It’s possible to fly with a broken leg or any other broken or fractured bone if a doctor clears you for flying. However, there are rules and regulations that everyone should know about, as well as best practices to make the trip as comfortable as possible.
The first, more important step is getting the green light to fly from a physician. That includes your regular physician at home or a doctor in another location if you are injured while on vacation and require medical reparation.
Experienced flight nurses like those who work for Flying Angels have years of experience in aviation physiology and understand how to manage medical treatment for those with many different illnesses and conditions, including broken bones.
Best Practices To Fly With a Broken Leg
The following provides an overview of the process you must go through if you want to fly with a broken leg. Keep in mind that a non-emergency medical transport company deals with many of these issues if you decide to fly with a flight nurse.
Speak With Physician
Do not book a flight until a physician gives you clearance to fly. This is especially an issue if the broken or fractured bone happened recently. In the first days after a break occurs, swelling is a frequent issue and may worsen if you sit on a long flight. The chance of a blood clot may increase with a broken leg, too, especially on a long flight. Follow whatever advice they give you and wait until they decide you may safely travel.
Contact the Airline
Reach out to the airline and find out if they have any rules prohibiting people from flying with the type of cast you have on your leg. It’s also possible you may need to purchase an extra seat in order to stretch your leg out during the flight. This is also the time to make any special requests you might have, such as requiring a wheelchair. Also, when booking the flight, request a bulkhead seat for more leg room, or at least an aisle seat.
Pack any medication you are taking for the broken leg in your carry-on bags, not your checked-in luggage. Make sure to have water available so you can take your pills when necessary.
Arrive early at the airport to give yourself extra time to get through check in and security. You will likely need extra time at security, as you can expect them to physically check out your cast, including the possibility they will swab it to detect explosives. If you use crutches or a wheelchair, they also will go through the metal detector.

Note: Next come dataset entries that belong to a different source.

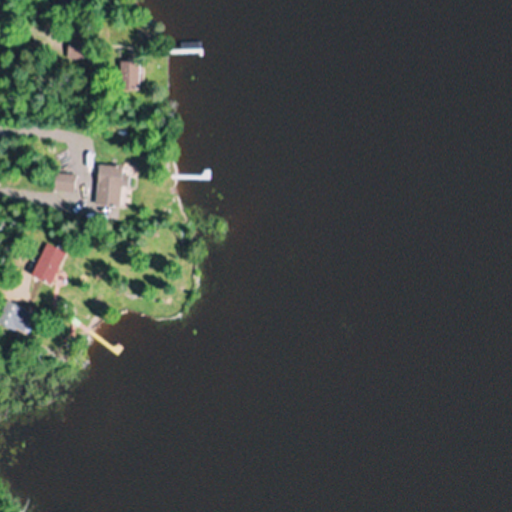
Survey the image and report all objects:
road: (13, 48)
building: (66, 183)
building: (112, 185)
building: (49, 264)
building: (14, 316)
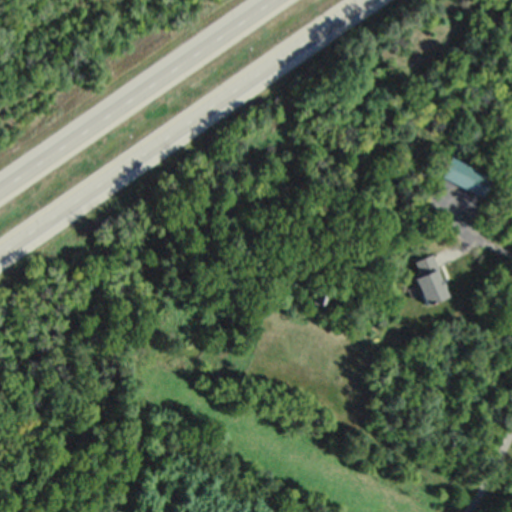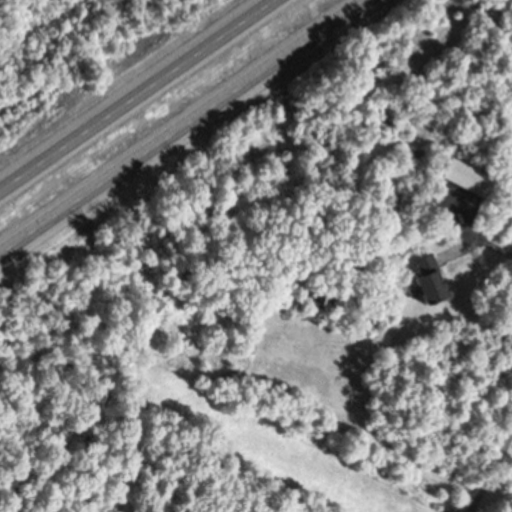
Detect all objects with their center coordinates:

Airlines provide a window early on in boarding for those with special conditions – including those with a broken leg – to board before anyone else, allowing you to get situated before the main rush of passengers boards the plane.
At any point, don’t hesitate to ask for help from airport or airline personnel. If you do not fly with a nurse, consider bringing someone to the airport with you to help get to security (or to the gate if allowed). While obviously not an ideal situation, you can fly with a broken leg if you take the proper medical precautions and follow best practices at the airport and on the plane. You also want to consider hiring a flight nurse who can handle many of these issues for you, as well as give you the peace of mind of having an experienced medical care provider with you throughout your trip.